Build It: Authentication and Secrets
The code above has a problem you might have noticed: API keys are hardcoded in process.env references scattered across tool definitions. That works for a demo. In production with customer-facing agents, you need credentials that are centrally managed, rotatable without redeploying, and scoped so the Shopify tool can't accidentally access your Stripe keys.

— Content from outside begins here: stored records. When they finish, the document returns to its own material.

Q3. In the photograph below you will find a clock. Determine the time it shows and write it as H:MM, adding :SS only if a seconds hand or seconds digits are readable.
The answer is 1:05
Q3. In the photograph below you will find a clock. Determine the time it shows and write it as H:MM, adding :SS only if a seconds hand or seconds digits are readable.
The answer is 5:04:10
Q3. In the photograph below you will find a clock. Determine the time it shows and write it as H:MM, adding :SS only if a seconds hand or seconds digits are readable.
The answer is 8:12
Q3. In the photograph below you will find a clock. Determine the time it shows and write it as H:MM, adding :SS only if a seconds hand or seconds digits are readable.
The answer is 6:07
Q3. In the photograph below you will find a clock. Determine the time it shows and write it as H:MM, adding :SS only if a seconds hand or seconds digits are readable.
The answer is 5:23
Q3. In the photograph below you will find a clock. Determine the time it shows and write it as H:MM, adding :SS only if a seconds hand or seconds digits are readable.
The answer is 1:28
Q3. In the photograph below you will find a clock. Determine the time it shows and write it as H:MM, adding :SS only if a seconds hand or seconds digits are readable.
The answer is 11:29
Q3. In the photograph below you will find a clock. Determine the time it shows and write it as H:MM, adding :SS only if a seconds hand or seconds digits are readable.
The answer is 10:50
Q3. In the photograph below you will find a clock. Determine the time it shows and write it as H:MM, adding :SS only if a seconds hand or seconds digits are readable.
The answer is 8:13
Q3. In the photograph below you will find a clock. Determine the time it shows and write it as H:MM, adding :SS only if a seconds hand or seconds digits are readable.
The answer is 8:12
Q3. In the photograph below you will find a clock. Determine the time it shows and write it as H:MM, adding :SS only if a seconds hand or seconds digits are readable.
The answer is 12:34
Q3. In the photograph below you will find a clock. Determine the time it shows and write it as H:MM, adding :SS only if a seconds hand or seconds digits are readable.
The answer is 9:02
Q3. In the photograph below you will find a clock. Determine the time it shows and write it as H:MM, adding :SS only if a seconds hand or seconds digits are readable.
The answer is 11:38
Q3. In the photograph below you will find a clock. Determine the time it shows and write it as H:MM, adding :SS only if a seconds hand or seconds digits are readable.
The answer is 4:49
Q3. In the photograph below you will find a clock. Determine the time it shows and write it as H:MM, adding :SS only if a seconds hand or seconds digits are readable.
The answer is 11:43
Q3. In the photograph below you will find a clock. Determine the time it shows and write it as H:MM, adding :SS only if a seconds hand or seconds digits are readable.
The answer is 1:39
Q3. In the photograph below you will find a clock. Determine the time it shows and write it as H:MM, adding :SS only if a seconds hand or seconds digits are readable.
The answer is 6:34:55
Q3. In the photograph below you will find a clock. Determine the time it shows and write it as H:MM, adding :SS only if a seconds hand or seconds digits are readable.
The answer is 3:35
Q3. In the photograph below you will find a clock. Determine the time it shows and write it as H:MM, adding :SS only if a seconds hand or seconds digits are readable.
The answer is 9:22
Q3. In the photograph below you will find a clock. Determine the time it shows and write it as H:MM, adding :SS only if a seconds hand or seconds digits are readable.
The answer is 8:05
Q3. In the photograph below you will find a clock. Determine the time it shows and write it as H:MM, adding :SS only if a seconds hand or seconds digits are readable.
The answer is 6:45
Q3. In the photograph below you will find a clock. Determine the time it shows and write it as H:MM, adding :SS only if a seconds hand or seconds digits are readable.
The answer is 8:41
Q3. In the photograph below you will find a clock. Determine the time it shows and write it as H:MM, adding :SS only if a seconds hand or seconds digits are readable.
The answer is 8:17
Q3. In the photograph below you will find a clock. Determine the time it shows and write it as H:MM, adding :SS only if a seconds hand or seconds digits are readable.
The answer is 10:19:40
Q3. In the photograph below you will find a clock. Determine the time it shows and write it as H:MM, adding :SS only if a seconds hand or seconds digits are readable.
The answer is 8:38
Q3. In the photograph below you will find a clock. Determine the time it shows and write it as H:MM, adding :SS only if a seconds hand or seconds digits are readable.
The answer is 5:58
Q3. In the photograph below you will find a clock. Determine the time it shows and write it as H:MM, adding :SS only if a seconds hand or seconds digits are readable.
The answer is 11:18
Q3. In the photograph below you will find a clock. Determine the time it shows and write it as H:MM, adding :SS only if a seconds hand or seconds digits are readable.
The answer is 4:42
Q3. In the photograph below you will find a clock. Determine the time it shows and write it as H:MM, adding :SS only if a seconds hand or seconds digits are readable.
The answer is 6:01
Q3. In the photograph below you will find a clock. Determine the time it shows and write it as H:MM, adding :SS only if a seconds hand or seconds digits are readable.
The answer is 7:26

Here's a credential store that separates secrets from tool definitions:
interface Credential {
id: string;
name: string;
headers: Record<string, string>; // e.g., { Authorization: "Bearer sk-..." }
expiresAt?: Date;
}
class CredentialStore {
private credentials = new Map<string, Credential>();
add(credential: Credential): void {
this.credentials.set(credential.id, credential);
}
get(id: string): Credential | undefined {
const cred = this.credentials.get(id);
if (!cred) return undefined;
// Check expiration
if (cred.expiresAt && cred.expiresAt < new Date()) {
console.warn(
`Credential "${cred.name}" expired at ${cred.expiresAt.toISOString()}`
);
return undefined;
}
return cred;
}
rotate(id: string, newHeaders: Record<string, string>): void {
const existing = this.credentials.get(id);
if (!existing) throw new Error(`Credential ${id} not found`);
this.credentials.set(id, { ...existing, headers: newHeaders });
}
}Now tools reference credential IDs instead of raw secrets:
interface SecureTool extends Tool {
credentialId: string; // Reference to credential store, not a raw key
}
async function executeSecureTool(
tool: SecureTool,
params: Record<string, unknown>,
credentialStore: CredentialStore
): Promise<ToolResult> {
const credential = credentialStore.get(tool.credentialId);
if (!credential) {
return {
success: false,
error: `Authentication unavailable for tool "${tool.name}"`,
};
}
// Inject credential headers into the execution context
const originalFetch = globalThis.fetch;
globalThis.fetch = async (input, init) => {
const headers = new Headers(init?.headers);
for (const [key, value] of Object.entries(credential.headers)) {
headers.set(key, value);
}
return originalFetch(input, { ...init, headers });
};
try {
return await tool.execute(params);
} finally {
// Restore original fetch
globalThis.fetch = originalFetch;
}
}This buys you three things. First, key rotation is a one-liner — credentialStore.rotate("shopify-prod", newHeaders) — and every tool using that credential picks up the change immediately. Second, you get expiration checking, so an expired key returns a clean error instead of a mysterious 401 from a downstream API. Third, tools and credentials are decoupled, which means the same tool definition can use different credentials per workspace or per customer.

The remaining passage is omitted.